● Problem requirements: Put the lines of all the items below into one numbered list, leaving out any blank lines.

═════ Stored rows ═════

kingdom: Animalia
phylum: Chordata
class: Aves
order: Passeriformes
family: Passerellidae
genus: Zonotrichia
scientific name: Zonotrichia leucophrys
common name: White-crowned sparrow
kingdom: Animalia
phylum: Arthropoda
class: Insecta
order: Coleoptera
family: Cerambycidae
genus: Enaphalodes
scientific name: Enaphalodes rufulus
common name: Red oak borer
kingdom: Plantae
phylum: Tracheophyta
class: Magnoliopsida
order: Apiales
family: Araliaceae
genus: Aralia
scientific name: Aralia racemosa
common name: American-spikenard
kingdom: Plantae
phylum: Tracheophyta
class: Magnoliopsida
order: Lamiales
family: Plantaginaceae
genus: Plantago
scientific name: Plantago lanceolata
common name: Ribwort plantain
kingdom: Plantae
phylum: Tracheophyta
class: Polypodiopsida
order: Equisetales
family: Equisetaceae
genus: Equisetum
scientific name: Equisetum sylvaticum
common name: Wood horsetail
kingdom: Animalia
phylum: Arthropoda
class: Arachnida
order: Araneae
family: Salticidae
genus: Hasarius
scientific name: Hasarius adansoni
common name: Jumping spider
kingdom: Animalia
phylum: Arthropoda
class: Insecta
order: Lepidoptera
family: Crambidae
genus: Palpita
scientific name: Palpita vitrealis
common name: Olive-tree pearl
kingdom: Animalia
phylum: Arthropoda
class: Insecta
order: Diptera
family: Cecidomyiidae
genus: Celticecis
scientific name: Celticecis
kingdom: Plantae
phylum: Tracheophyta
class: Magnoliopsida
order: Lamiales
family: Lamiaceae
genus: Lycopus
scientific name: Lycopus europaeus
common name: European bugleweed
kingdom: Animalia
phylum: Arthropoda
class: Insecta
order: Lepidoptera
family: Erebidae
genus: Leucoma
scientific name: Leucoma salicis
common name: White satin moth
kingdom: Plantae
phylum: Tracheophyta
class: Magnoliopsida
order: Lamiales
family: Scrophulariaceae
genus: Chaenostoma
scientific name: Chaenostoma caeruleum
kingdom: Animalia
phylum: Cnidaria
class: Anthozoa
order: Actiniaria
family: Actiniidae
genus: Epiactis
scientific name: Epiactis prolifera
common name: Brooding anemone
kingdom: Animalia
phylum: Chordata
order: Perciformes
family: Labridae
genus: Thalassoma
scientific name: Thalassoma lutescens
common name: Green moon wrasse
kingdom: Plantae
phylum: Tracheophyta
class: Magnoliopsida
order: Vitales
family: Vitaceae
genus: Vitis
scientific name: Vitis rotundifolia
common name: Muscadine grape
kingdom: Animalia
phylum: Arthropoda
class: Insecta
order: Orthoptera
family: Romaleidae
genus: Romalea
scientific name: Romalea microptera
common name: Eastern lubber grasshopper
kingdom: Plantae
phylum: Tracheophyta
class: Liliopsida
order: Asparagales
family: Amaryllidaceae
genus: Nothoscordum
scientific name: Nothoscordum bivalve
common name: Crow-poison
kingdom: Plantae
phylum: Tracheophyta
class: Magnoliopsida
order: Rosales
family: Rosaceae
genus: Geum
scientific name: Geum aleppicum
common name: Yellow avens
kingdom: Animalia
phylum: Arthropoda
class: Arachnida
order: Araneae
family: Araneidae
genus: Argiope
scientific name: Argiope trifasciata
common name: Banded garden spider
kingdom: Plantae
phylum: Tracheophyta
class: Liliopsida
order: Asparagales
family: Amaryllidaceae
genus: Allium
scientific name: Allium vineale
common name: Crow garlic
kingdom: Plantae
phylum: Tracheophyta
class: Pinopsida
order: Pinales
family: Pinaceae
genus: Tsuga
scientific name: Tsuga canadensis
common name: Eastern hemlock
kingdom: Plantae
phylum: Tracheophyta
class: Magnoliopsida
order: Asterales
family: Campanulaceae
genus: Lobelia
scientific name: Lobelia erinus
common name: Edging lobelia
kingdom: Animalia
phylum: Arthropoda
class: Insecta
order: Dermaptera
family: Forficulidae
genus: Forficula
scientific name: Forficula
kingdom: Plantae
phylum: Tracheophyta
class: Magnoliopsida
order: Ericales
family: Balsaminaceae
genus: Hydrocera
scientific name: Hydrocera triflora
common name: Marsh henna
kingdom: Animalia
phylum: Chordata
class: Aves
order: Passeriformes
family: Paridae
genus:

═════

● Reply:
1. kingdom: Animalia
2. phylum: Chordata
3. class: Aves
4. order: Passeriformes
5. family: Passerellidae
6. genus: Zonotrichia
7. scientific name: Zonotrichia leucophrys
8. common name: White-crowned sparrow
9. kingdom: Animalia
10. phylum: Arthropoda
11. class: Insecta
12. order: Coleoptera
13. family: Cerambycidae
14. genus: Enaphalodes
15. scientific name: Enaphalodes rufulus
16. common name: Red oak borer
17. kingdom: Plantae
18. phylum: Tracheophyta
19. class: Magnoliopsida
20. order: Apiales
21. family: Araliaceae
22. genus: Aralia
23. scientific name: Aralia racemosa
24. common name: American-spikenard
25. kingdom: Plantae
26. phylum: Tracheophyta
27. class: Magnoliopsida
28. order: Lamiales
29. family: Plantaginaceae
30. genus: Plantago
31. scientific name: Plantago lanceolata
32. common name: Ribwort plantain
33. kingdom: Plantae
34. phylum: Tracheophyta
35. class: Polypodiopsida
36. order: Equisetales
37. family: Equisetaceae
38. genus: Equisetum
39. scientific name: Equisetum sylvaticum
40. common name: Wood horsetail
41. kingdom: Animalia
42. phylum: Arthropoda
43. class: Arachnida
44. order: Araneae
45. family: Salticidae
46. genus: Hasarius
47. scientific name: Hasarius adansoni
48. common name: Jumping spider
49. kingdom: Animalia
50. phylum: Arthropoda
51. class: Insecta
52. order: Lepidoptera
53. family: Crambidae
54. genus: Palpita
55. scientific name: Palpita vitrealis
56. common name: Olive-tree pearl
57. kingdom: Animalia
58. phylum: Arthropoda
59. class: Insecta
60. order: Diptera
61. family: Cecidomyiidae
62. genus: Celticecis
63. scientific name: Celticecis
64. kingdom: Plantae
65. phylum: Tracheophyta
66. class: Magnoliopsida
67. order: Lamiales
68. family: Lamiaceae
69. genus: Lycopus
70. scientific name: Lycopus europaeus
71. common name: European bugleweed
72. kingdom: Animalia
73. phylum: Arthropoda
74. class: Insecta
75. order: Lepidoptera
76. family: Erebidae
77. genus: Leucoma
78. scientific name: Leucoma salicis
79. common name: White satin moth
80. kingdom: Plantae
81. phylum: Tracheophyta
82. class: Magnoliopsida
83. order: Lamiales
84. family: Scrophulariaceae
85. genus: Chaenostoma
86. scientific name: Chaenostoma caeruleum
87. kingdom: Animalia
88. phylum: Cnidaria
89. class: Anthozoa
90. order: Actiniaria
91. family: Actiniidae
92. genus: Epiactis
93. scientific name: Epiactis prolifera
94. common name: Brooding anemone
95. kingdom: Animalia
96. phylum: Chordata
97. order: Perciformes
98. family: Labridae
99. genus: Thalassoma
100. scientific name: Thalassoma lutescens
101. common name: Green moon wrasse
102. kingdom: Plantae
103. phylum: Tracheophyta
104. class: Magnoliopsida
105. order: Vitales
106. family: Vitaceae
107. genus: Vitis
108. scientific name: Vitis rotundifolia
109. common name: Muscadine grape
110. kingdom: Animalia
111. phylum: Arthropoda
112. class: Insecta
113. order: Orthoptera
114. family: Romaleidae
115. genus: Romalea
116. scientific name: Romalea microptera
117. common name: Eastern lubber grasshopper
118. kingdom: Plantae
119. phylum: Tracheophyta
120. class: Liliopsida
121. order: Asparagales
122. family: Amaryllidaceae
123. genus: Nothoscordum
124. scientific name: Nothoscordum bivalve
125. common name: Crow-poison
126. kingdom: Plantae
127. phylum: Tracheophyta
128. class: Magnoliopsida
129. order: Rosales
130. family: Rosaceae
131. genus: Geum
132. scientific name: Geum aleppicum
133. common name: Yellow avens
134. kingdom: Animalia
135. phylum: Arthropoda
136. class: Arachnida
137. order: Araneae
138. family: Araneidae
139. genus: Argiope
140. scientific name: Argiope trifasciata
141. common name: Banded garden spider
142. kingdom: Plantae
143. phylum: Tracheophyta
144. class: Liliopsida
145. order: Asparagales
146. family: Amaryllidaceae
147. genus: Allium
148. scientific name: Allium vineale
149. common name: Crow garlic
150. kingdom: Plantae
151. phylum: Tracheophyta
152. class: Pinopsida
153. order: Pinales
154. family: Pinaceae
155. genus: Tsuga
156. scientific name: Tsuga canadensis
157. common name: Eastern hemlock
158. kingdom: Plantae
159. phylum: Tracheophyta
160. class: Magnoliopsida
161. order: Asterales
162. family: Campanulaceae
163. genus: Lobelia
164. scientific name: Lobelia erinus
165. common name: Edging lobelia
166. kingdom: Animalia
167. phylum: Arthropoda
168. class: Insecta
169. order: Dermaptera
170. family: Forficulidae
171. genus: Forficula
172. scientific name: Forficula
173. kingdom: Plantae
174. phylum: Tracheophyta
175. class: Magnoliopsida
176. order: Ericales
177. family: Balsaminaceae
178. genus: Hydrocera
179. scientific name: Hydrocera triflora
180. common name: Marsh henna
181. kingdom: Animalia
182. phylum: Chordata
183. class: Aves
184. order: Passeriformes
185. family: Paridae
186. genus:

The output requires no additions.